__TRY IT__.
In the listing that follows, give every line again exactly and omit the pictures.

____________________

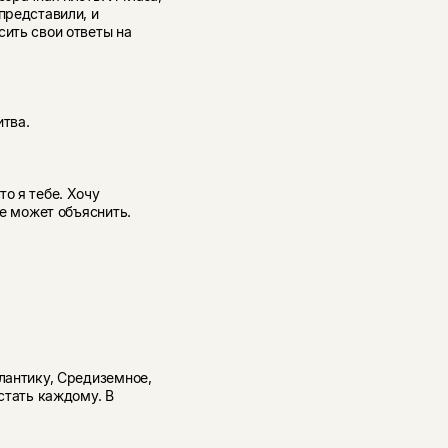
представили, и
сить свои ответы на
итва.
о я тебе. Хочу
не может объяснить.
тлантику, Средиземное,
встать каждому. В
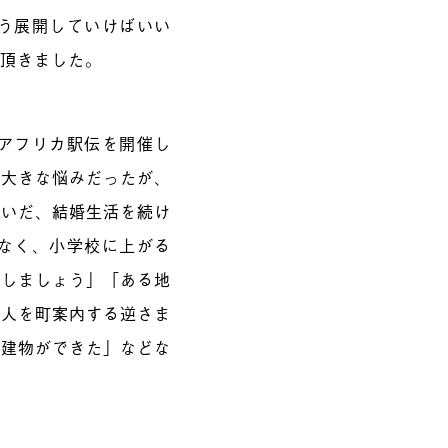
う展開していけばいい
て頂きました。
アフリカ駅伝を開催し
が大きな悩みだったが、
あいだ、結婚生活を続け
なく、小学校に上がる
催しましょう」「ある地
の人を町案内する逆さま
た建物ができた」などな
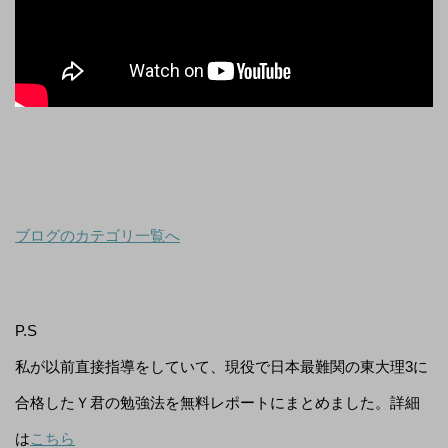
ブログのカテゴリ一覧へ
P.S
私が以前直接指導をしていて、現役で日本最難関の東大理3に
合格したＹ君の勉強法を無料レポートにまとめました。詳細
は
こちら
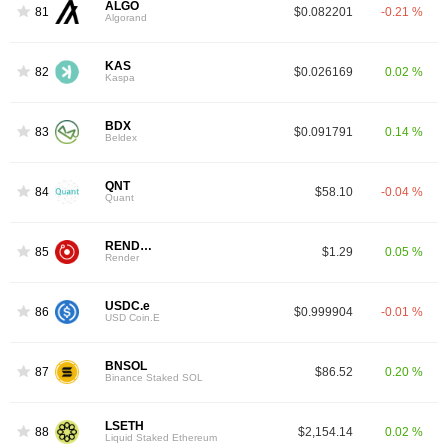
ALGO
81
$0.082201
-0.21 %
Algorand
KAS
82
$0.026169
0.02 %
Kaspa
BDX
83
$0.091791
0.14 %
Beldex
QNT
84
$58.10
-0.04 %
Quant
RENDER
85
$1.29
0.05 %
Render
USDC.e
86
$0.999904
-0.01 %
USD Coin.E
BNSOL
87
$86.52
0.20 %
Binance Staked SOL
LSETH
88
$2,154.14
0.02 %
Liquid Staked Ethereum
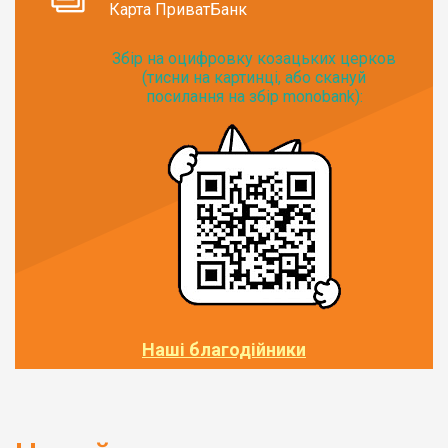
Карта ПриватБанк
Збір на оцифровку козацьких церков
(тисни на картинці, або скануй
посилання на збір monobank):
Наші благодійники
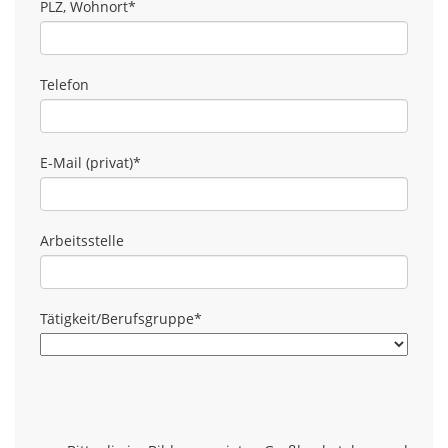
PLZ, Wohnort
*
Telefon
E-Mail (privat)
*
Arbeitsstelle
Tätigkeit/Berufsgruppe
*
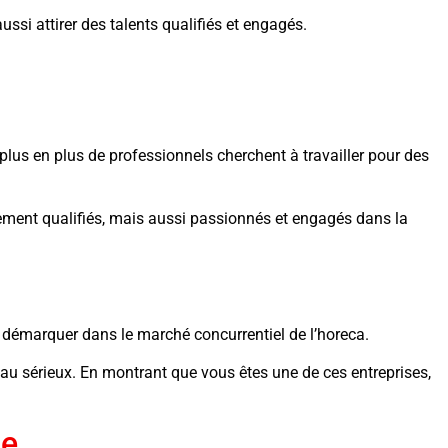
ssi attirer des talents qualifiés et engagés.
 plus en plus de professionnels cherchent à travailler pour des
ment qualifiés, mais aussi passionnés et engagés dans la
 démarquer dans le marché concurrentiel de l’horeca.
 au sérieux. En montrant que vous êtes une de ces entreprises,
le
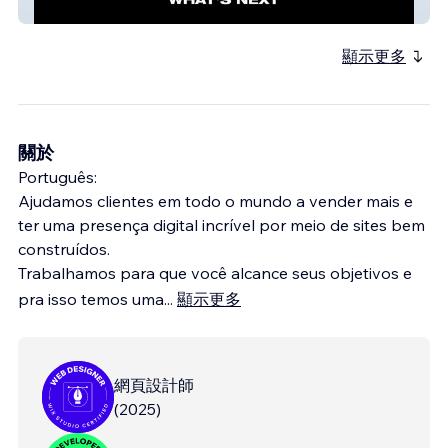
Body and Soul
顯示更多
關於
Português:
Ajudamos clientes em todo o mundo a vender mais e
ter uma presença digital incrível por meio de sites bem
construídos.
Trabalhamos para que você alcance seus objetivos e
pra isso temos uma
...
顯示更多
網頁設計師
(
2025
)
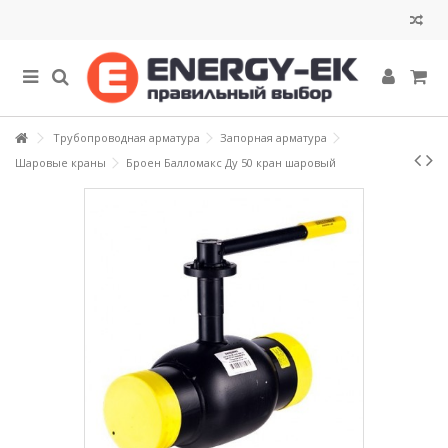
Трубопроводная арматура
Запорная арматура
Шаровые краны
Броен Балломакс Ду 50 кран шаровый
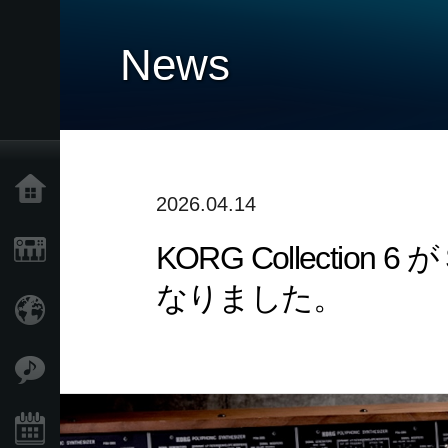
News
Home
2026.04.14
KORG Collection 
Products
なりました。
Import Products
Features
Events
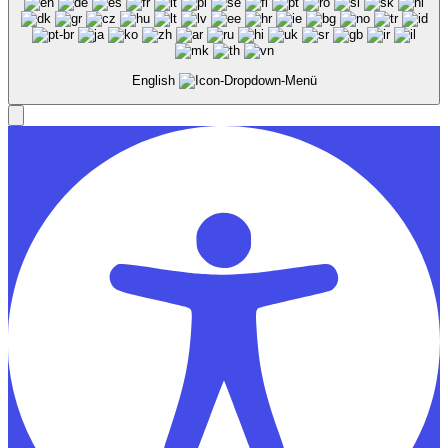
English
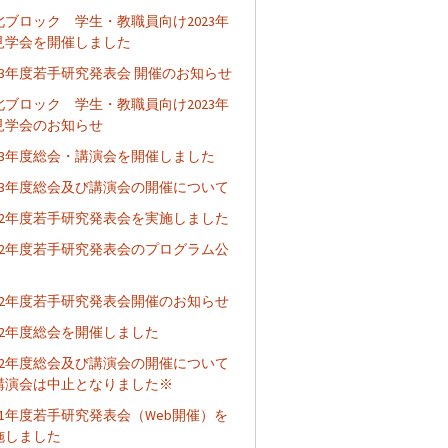
北ブロック 学生・教職員向け2023年
見学会を開催しました
023年度若手研究発表会 開催のお知らせ
北ブロック 学生・教職員向け2023年
見学会のお知らせ
023年度総会・講演会を開催しました
023年度総会及び講演会の開催について
022年度若手研究発表会を実施しました
022年度若手研究発表会のプログラム公
022年度若手研究発表会開催のお知らせ
022年度総会を開催しました
022年度総会及び講演会の開催について
講演会は中止となりました※
021年度若手研究発表会（Web開催）を
施しました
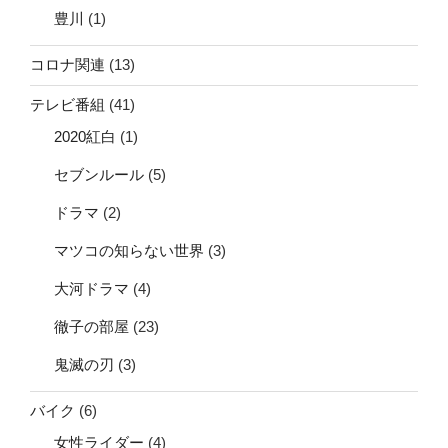
豊川
(1)
コロナ関連
(13)
テレビ番組
(41)
2020紅白
(1)
セブンルール
(5)
ドラマ
(2)
マツコの知らない世界
(3)
大河ドラマ
(4)
徹子の部屋
(23)
鬼滅の刃
(3)
バイク
(6)
女性ライダー
(4)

____________________

__ANSWER TO THE PROBLEM__.
представили, и
сить свои ответы на
итва.
о я тебе. Хочу
не может объяснить.
тлантику, Средиземное,
встать каждому. В
う展開していけばいい
て頂きました。
アフリカ駅伝を開催し
が大きな悩みだったが、
あいだ、結婚生活を続け
なく、小学校に上がる
催しましょう」「ある地
の人を町案内する逆さま
た建物ができた」などな
ブログのカテゴリ一覧へ
P.S
私が以前直接指導をしていて、現役で日本最難関の東大理3に
合格したＹ君の勉強法を無料レポートにまとめました。詳細
は
こちら
ALGO
81
$0.082201
-0.21 %
Algorand
KAS
82
$0.026169
0.02 %
Kaspa
BDX
83
$0.091791
0.14 %
Beldex
QNT
84
$58.10
-0.04 %
Quant
RENDER
85
$1.29
0.05 %
Render
USDC.e
86
$0.999904
-0.01 %
USD Coin.E
BNSOL
87
$86.52
0.20 %
Binance Staked SOL
LSETH
88
$2,154.14
0.02 %
Liquid Staked Ethereum
Карта ПриватБанк
Збір на оцифровку козацьких церков
(тисни на картинці, або скануй
посилання на збір monobank):
Наші благодійники
PLZ, Wohnort
*
Telefon
E-Mail (privat)
*
Arbeitsstelle
Tätigkeit/Berufsgruppe
*
ssi attirer des talents qualifiés et engagés.
 plus en plus de professionnels cherchent à travailler pour des
ment qualifiés, mais aussi passionnés et engagés dans la
 démarquer dans le marché concurrentiel de l’horeca.
 au sérieux. En montrant que vous êtes une de ces entreprises,
le
Body and Soul
顯示更多
關於
Português:
Ajudamos clientes em todo o mundo a vender mais e
ter uma presença digital incrível por meio de sites bem
construídos.
Trabalhamos para que você alcance seus objetivos e
pra isso temos uma
...
顯示更多
網頁設計師
(
2025
)
Трубопроводная арматура
Запорная арматура
Шаровые краны
Броен Балломакс Ду 50 кран шаровый
News
Home
2026.04.14
KORG Collection 
Products
なりました。
Import Products
Features
Events
English
北ブロック 学生・教職員向け2023年
見学会を開催しました
023年度若手研究発表会 開催のお知らせ
北ブロック 学生・教職員向け2023年
見学会のお知らせ
023年度総会・講演会を開催しました
023年度総会及び講演会の開催について
022年度若手研究発表会を実施しました
022年度若手研究発表会のプログラム公
022年度若手研究発表会開催のお知らせ
022年度総会を開催しました
022年度総会及び講演会の開催について
講演会は中止となりました※
021年度若手研究発表会（Web開催）を
施しました
豊川
(1)
コロナ関連
(13)
テレビ番組
(41)
2020紅白
(1)
セブンルール
(5)
ドラマ
(2)
マツコの知らない世界
(3)
大河ドラマ
(4)
徹子の部屋
(23)
鬼滅の刃
(3)
バイク
(6)
女性ライダー
(4)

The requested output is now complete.